И, как и большинство фокусов, он не работает.
Недавно меня стали одолевать боли в суставах правой руки, и одна очень милая женщина с овощного рынка, которая полагает, что если она окружит меня заботой, я завещаю ей свои деньги, дала мне нечто, чтобы утишить боль. Это был маленький ящичек с сушеными листьями; если бросить их в огонь и вдохнуть дым, ты перестаешь ощущать боль. Ну что ж, она была абсолютно права, боли я больше не чувствую; но когда бы я не сидел вот так, накинув на голову простыню и глубоко вдыхая, мне кажется, что рядом с мной, вдыхая и наслаждаясь дымом, сидит кто-то еще. Понятия не имею, кто это; сквозь дым я не могу разглядеть его лица, голос его неразборчив, как гудение далеких насекомых. Иногда я думаю, что это мой отец или Диоген; иногда, что это Александр или Аристотель, Тирсений или Агенор-каменщик, или Феано, или один из моих братьев, или мой дед Эвпол, или Ферекрат, поклонник канализации, или друг Эвдемона Пифон (которого я, конечно, никогда не видел). Иногда, когда на меня нападает сонливость и я не могу мыслить ясно, мне кажется, что это ты, и что ты читаешь мою книгу, а я – книга, которую читают.
Наверное, мне стоит начать беспокоиться. Но время для беспокойства уже прошло. В эти дни я охотно поменяю размытые границы моего здравомыслия на то, что уносит боль прочь.

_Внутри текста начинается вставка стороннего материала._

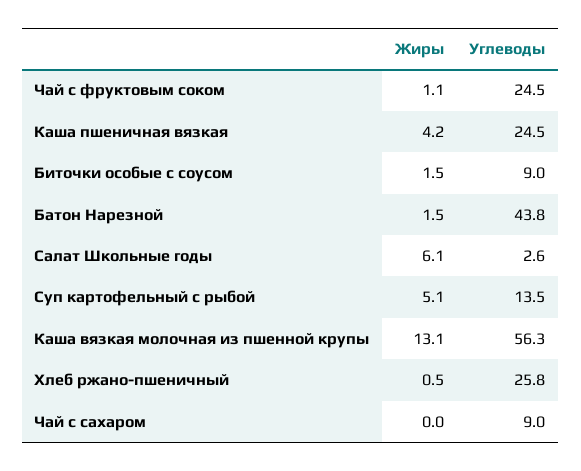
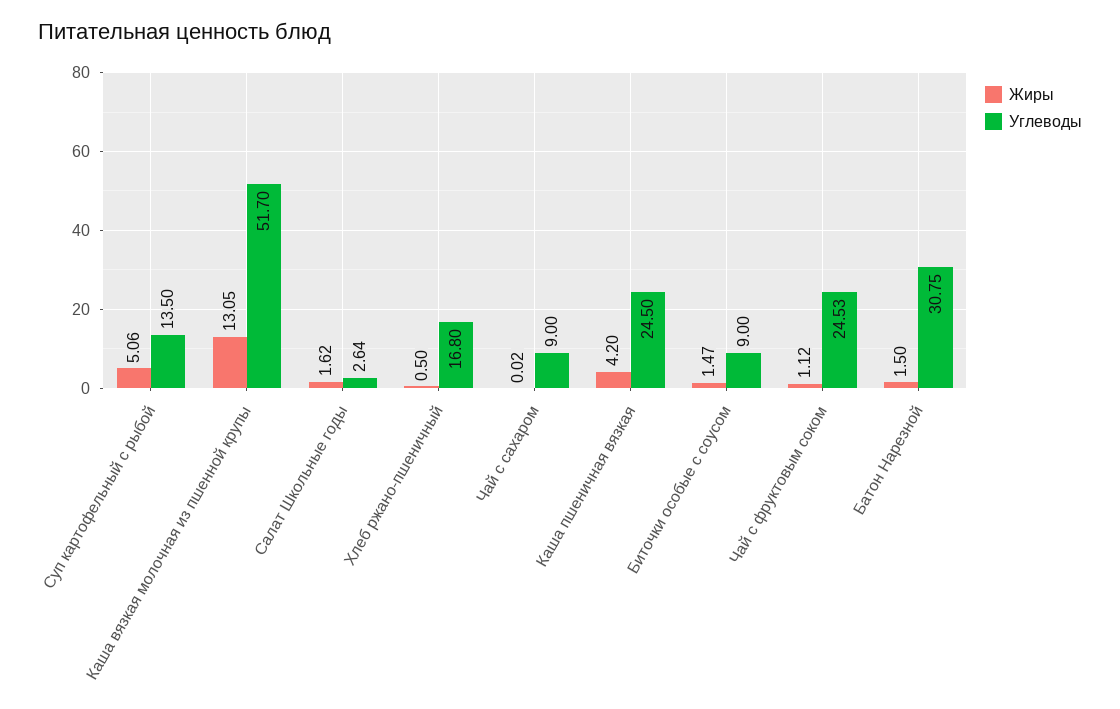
Углеводы, Батон Нарезной: 43.8 -> 30.75
Жиры, Салат Школьные годы: 6.1 -> 1.62
Углеводы, Каша вязкая молочная из пшенной крупы: 56.3 -> 51.7
Углеводы, Хлеб ржано-пшеничный: 25.8 -> 16.8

Здравомыслие – чудесная вещь, но оно не заменит крепкого ночного сна или возможности помочиться, не чувствуя при этом, что тебе в почки вгоняют кол. Я не чувствовал боли всю свою жизнь и прыгал по ней, сопровождаемый смертью и разрушением, как собаками, выведенными на прогулку, пожиравшими всех и вся вокруг меня, покуда я не остался один. Не такая уж это и великая цена – общество некой неразличимой фигуры, смутно напоминающей мне облик какого-то давно умершего человека, которого я едва могу вспомнить и который похож на персонажа моего исторического сочинения. Как сказал человек, просидевший пятьдесят лет в одиночке: мука делить камеру с дьяволом, но все лучше, чем быть одному.